15. The system of claim 14, wherein the fingerprint includes, for each participant, the assigned tag and a parameter associated with the participant speaking in the voice stream.

16. The system of claim 15, wherein the parameter associated with the participant speaking in the voice stream is a duration of time of the participant speaking.

17. The system of claim 16, wherein the fingerprint for each voice stream includes fingerprint entries for the participant speaking for the duration of time, two or more participants simultaneously speaking for the duration of time, or a combination of both.

18. The system of claim 14, wherein the conversation identification module is configured to map participants associated with the first client device to participants associated with the second client device.

19. The system of claim 18, wherein the conversation identification module is configured to map participants associated with the second client device based on a subset of the fingerprint for each voice stream.

20. The system of claim 14, wherein the system is configured to enable the participants that are participating in the conversation to transmit information to each other via the first and second client devices.

21. The system of claim 14, wherein the system has a common clock or synchronization signal to align the fingerprints between the first and second client devices to map participants associated with the first client device to participants associated with the second client device.

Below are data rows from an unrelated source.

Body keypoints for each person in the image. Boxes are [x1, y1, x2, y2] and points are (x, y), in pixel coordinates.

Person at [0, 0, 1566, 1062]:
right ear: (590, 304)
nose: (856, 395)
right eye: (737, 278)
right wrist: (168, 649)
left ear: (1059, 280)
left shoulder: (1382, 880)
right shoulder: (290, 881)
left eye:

22. The system of claim 14, wherein the first and second client device each include a voice monitoring module, a tagging module and a fingerprinting module.

23. A computer program product, tangibly embodied in an information carrier, the computer program product including instructions being operable to cause a data processing apparatus to:

monitor voice streams in proximity to participants each having a client device;

assign a tag to identify each participant speaking in each voice stream in proximity to each client device;

form a fingerprint, based on the assigned tags, for each voice stream in proximity to each client device; and

identify which participants are participating in a conversation based on the fingerprints for each voice stream.

24. A system for identifying a conversation between a plurality of participants, the system comprising:

a processor; and

a memory, the memory including code representing instructions that when executed cause the processor to: monitor voice streams in proximity to first and second client devices; assign a tag to identify the participants speaking in the voice streams in proximity to the first and second client devices; form a fingerprint, based on the assigned tags, for the voice streams in proximity to the first and second client devices; and identify which participants are participating in a conversation based on the fingerprints for the voice streams.